A grad student doing some research emailed me today to ask what I thought about media web sites including pre-roll advertising on breaking news video. The impetus was apparently an ad that a news site showed as a pre-roll before news about the Virginia Tech shootings. Some were clearly offended.
The argument against advertising in such situations, of course, would be that it is profiting from a tragedy. Furthermore, one could argue that the imperative in a breaking news situation should be to deliver news quickly, not advertising.
There is no clear cut ethical problem with pre-roll advertising in a breaking news situation, even when it may be a horrible tragedy. Nor do I have a broader objection to pre-roll ads on web video, as others may. Content creators have a right to extract value from the content they create, whether that may be through advertising or some other means.
It will not surprise readers of this space, however, to know that I believe that individual media properties must make individual decisions on a case-by-case basis. For instance, a student-run media outlet at Virginia Tech may well want to elect to remove advertising for appearance sake in the wake of a tragedy like the one that occurred. Similarly, readers will recall that the major networks went into wall-to-wall news coverage without advertising for several days after September 11.

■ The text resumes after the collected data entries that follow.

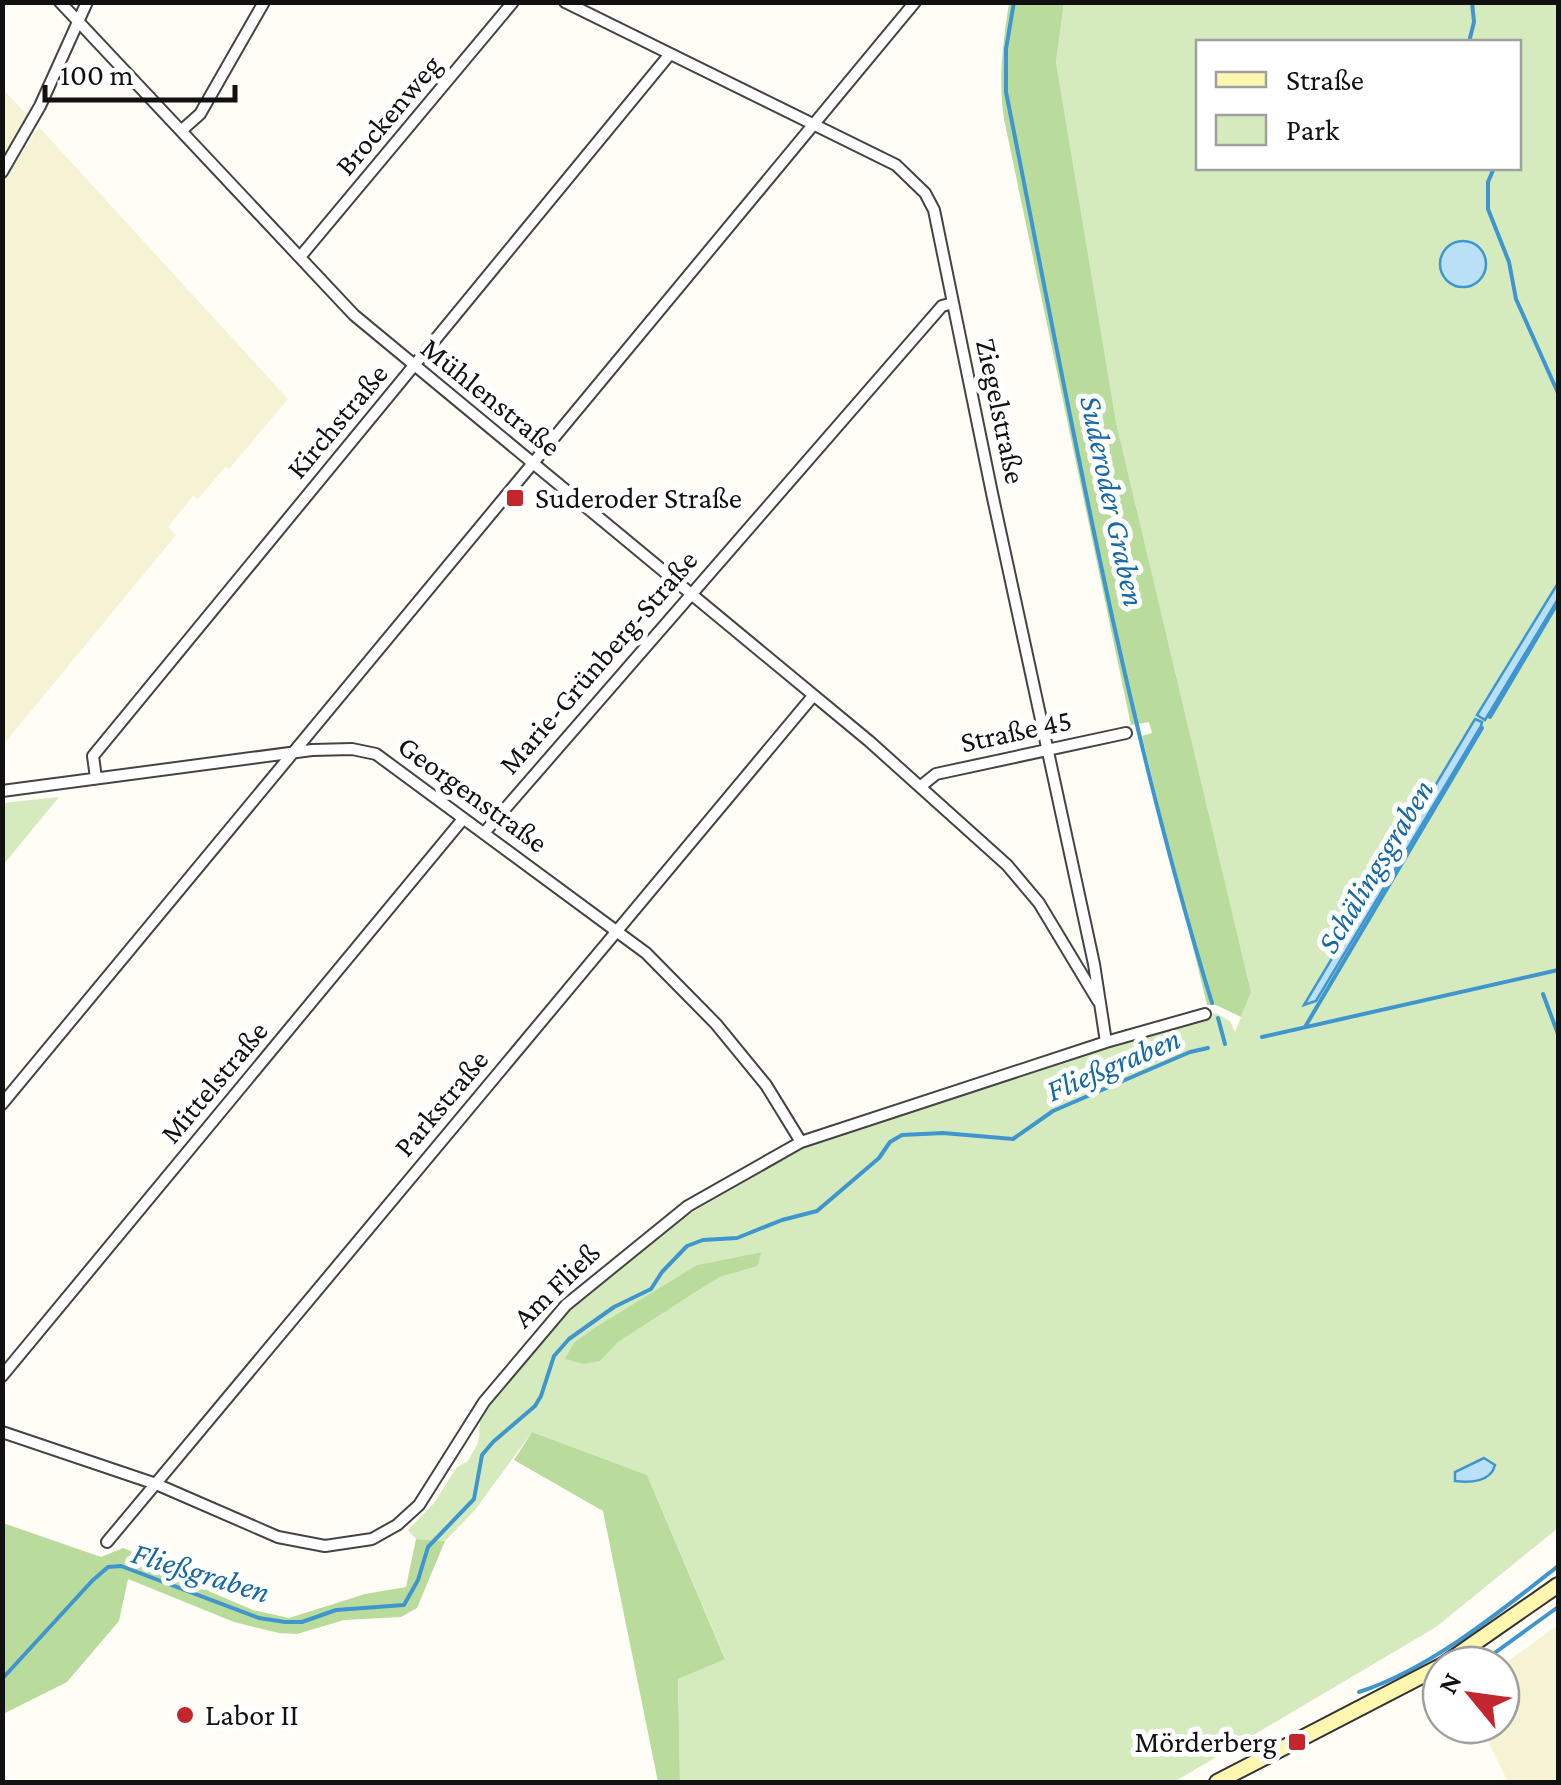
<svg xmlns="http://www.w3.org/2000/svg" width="1561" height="1785" font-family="'Crimson Pro',serif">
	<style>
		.farmland { fill: #f6f3d4 }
		.green { fill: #d5ebbd; fill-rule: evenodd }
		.forest { fill: #b9dc9c }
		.water { fill: #b9e0f7; stroke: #3f96cf; stroke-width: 2.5 }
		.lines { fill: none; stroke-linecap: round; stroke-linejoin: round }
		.stream { stroke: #3f96cf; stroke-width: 4 }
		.street-casing { stroke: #444; stroke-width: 14 }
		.secondary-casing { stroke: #333; stroke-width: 18 }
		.street { stroke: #fff; stroke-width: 10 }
		.secondary { stroke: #fff6b0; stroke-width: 14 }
		.poi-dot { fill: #c4262e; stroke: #fff; stroke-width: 4 }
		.labels { text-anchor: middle; stroke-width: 10; stroke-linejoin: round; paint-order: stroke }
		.street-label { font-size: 30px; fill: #111; stroke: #fff }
		.poi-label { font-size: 30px; fill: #111; stroke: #fff; text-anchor: start }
		.water-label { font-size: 32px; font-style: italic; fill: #1768a6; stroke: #fff }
	</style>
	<rect width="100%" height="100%" fill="#fffdf5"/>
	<path class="farmland" d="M 3,89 L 28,116 L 20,134 L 3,158 Z
		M 39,127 L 288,399 L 229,469 L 225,467 L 198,499 L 193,496 L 168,527 L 176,535 L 3,745 L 3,183 Z
		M 1558,1625 L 1558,1782 L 1508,1782 L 1480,1725 L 1501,1725 L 1501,1666 Z"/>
	<path class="green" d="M 1064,3 L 1558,3 L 1558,1528 L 1436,1627 L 1174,1782 L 680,1782 L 678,1679 L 725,1658 L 647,1475 L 532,1432 L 475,1510 L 445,1541 L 416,1539 L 408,1530 L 434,1503 L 457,1467 L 468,1461 L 478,1443 L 480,1421 L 513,1371 L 584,1295 L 674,1223 L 805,1147 L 900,1112 L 1216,1013 L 1230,1021 L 1235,1032 L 1251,992 L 1116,422 L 1056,62 ZM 1198,42 L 1518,42 L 1518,168 L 1198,168 ZM 760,1252 L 758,1266 L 720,1277 L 686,1298 L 654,1293 L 697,1265 Z
		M 59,797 L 3,865 L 3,803 Z"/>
	<path class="forest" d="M 1009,3 L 1064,3 L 1056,62 L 1116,422 L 1251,992 L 1241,1017 L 1216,1005 L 1207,1005 L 1142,736 L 1152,733 L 1149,722 L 1131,725 L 1004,119 C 998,79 1003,43 1009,3 Z
		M 761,1252 L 758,1266 L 720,1277 L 686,1298 L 618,1342 L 600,1361 L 584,1364 L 565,1359 L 574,1343 L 593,1329 L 697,1265 Z
		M 532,1432 L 647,1475 L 725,1659 L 678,1679 L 680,1782 L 658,1782 L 603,1511 L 514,1460 Z
		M 3,1523 L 101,1557 L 123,1548 L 170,1567 L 211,1592 L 253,1610 L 289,1618 L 365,1594 L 406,1587 L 416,1539 L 445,1541 L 417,1608 L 401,1617 L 344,1620 L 297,1634 L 279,1633 L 234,1622 L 128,1579 L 119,1621 L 67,1682 L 3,1714 Z"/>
	<path class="water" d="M1440 264a23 23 0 1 1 46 0a23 23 0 1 1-46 0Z
		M 1558,583 L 1558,599 L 1485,720 L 1477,715 Z
		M 1475,719 L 1482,722 L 1481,726 L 1316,1001 L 1304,1005 Z
		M 1484,1458 L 1495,1465 C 1491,1482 1470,1483 1455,1481 L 1455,1472 Z"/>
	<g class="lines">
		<path class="stream" d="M 1014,2 L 1006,49 L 1006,92 C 1067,396 1121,707 1212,1003
			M 1469,42 L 1474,22 L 1472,2
			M 1494,168 L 1488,182 L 1488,209 L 1509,262 L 1516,299 L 1558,393
			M 1490,717 L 1558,602
			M 1543,994 L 1558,1034
			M 1218,1018 L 1225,1044
			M 1305,1027 L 1482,728
			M 1262,1037 L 1558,970
			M 1478,1665 L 1558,1607
			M 2,1679 L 92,1581 L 108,1567 L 121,1566 L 259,1618 L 285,1622 L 302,1622 L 336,1610 L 404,1605 L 418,1580 L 428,1547 L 474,1499 L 482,1455 L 493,1442 L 535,1406 L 541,1396 L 554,1356 L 569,1339 L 614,1307 L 651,1289 L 662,1272 L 687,1246 L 703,1240 L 737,1238 L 782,1220 L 817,1211 L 879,1158 L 890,1142 L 902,1135 L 943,1133 L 1013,1139 L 1053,1111 L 1190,1052 L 1208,1048
			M 1359,1692 C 1430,1669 1501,1611 1558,1566"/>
		<defs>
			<path id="street" d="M 60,2 L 354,315 L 869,741 L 1007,865 L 1039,903 L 1098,1001
				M 565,2 L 896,165 L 925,193 L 934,210 L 993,498 L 1094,964 L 1106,1042
				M 182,130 L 200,114 L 264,2
				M 2,172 L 40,106 L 87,2
				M 300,257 L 513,2
				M 96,778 L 93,756 L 670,54
				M 921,786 L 936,774 L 1126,733
				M 2,791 L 312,750 L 352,749 L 376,754 L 646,953 L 716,1024 L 766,1085 L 801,1142
				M 484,833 L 942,306 L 953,303
				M 2,1104 L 915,2
				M 2,1376 L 463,819
				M 2,1432 L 156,1484 L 278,1537 L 325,1546 L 372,1539 L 397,1525 L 419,1505 L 484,1402 L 566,1305 L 688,1206 L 801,1142 L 1106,1042 L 1205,1014
				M 107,1542 L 813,696"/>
			<path id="secondary" d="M 1443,1665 L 1558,1585
				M 1217,1782 L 1441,1666"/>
		</defs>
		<use href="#street" class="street-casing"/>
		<use href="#secondary" class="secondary-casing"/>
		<use href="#street" class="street"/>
		<use href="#secondary" class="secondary"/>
	</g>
	<g class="poi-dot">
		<rect x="505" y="488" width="20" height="20" rx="5"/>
		<circle cx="185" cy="1715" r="10"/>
		<rect x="1287" y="1732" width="20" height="20" rx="5"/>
	</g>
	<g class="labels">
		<g class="street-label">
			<text transform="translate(388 115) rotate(-50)" y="10">Brockenweg</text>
			<text transform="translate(491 397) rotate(39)" y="10">Mühlenstraße</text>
			<text transform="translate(1001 411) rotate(78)" y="10">Ziegelstraße</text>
			<text transform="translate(337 421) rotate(-50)" y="10">Kirchstraße</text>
			<text transform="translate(598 662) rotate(-49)" y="10">Marie-Grünberg-Straße</text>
			<text transform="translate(1016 731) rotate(-12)" y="10">Straße 45</text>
			<text transform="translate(473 794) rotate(36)" y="10">Georgenstraße</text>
			<text transform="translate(214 1082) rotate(-50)" y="10">Mittelstraße</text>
			<text transform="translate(441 1103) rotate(-50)" y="10">Parkstraße</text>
			<text transform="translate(556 1285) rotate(-44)" y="10">Am Fließ</text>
		</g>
		<g class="poi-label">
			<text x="535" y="508">Suderoder Straße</text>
			<text x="205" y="1725">Labor II</text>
			<text x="1277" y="1752" text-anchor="end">Mörderberg</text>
		</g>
		<g class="water-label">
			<text transform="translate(1113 501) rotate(78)" y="11">Suderoder Graben</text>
			<text transform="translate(1375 866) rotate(-59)" y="11">Schälingsgraben</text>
			<text transform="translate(1113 1064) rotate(-23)" y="11">Fließgraben</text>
			<text transform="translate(201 1572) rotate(17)" y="11">Fließgraben</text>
		</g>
	</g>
	<rect width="1561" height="1785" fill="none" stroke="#111111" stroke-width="10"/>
	<rect x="1196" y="40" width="325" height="130" fill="#ffffff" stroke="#a0a0a0" stroke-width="2.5"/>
	<rect x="1216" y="72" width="50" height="15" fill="#fff6b0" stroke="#a0a0a0" stroke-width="2.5"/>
	<text x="1286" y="90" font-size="30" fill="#111111">Straße</text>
	<rect x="1216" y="115" width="50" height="30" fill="#d5ebbd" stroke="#a0a0a0" stroke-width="2.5"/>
	<text x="1286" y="140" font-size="30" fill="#111111">Park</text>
	<g transform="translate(1471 1695) rotate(299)"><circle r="48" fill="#ffffff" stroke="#a0a0a0" stroke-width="2.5"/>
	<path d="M0-8L18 38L0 25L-18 38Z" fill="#c4262e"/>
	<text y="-15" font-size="28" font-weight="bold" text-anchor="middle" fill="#111111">N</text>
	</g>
	<path d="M45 85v15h190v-15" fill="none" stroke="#111111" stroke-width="5"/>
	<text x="60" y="85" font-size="30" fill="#111111" stroke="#ffffff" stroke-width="8" paint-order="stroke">100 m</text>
</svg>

Nevertheless, a media outlet provides no less of a service to its readers/viewers during a time of tragedy or crisis than at any other time. Indeed, it could be argued that media outlets provide their greatest service and value in such situations. While it might be unseemly to initiate advertising only in a breaking news situation, maintaining advertising policies throughout one should not be frowned upon. Without revenue, these sites would cease to exist and the news, information, and video would not be available.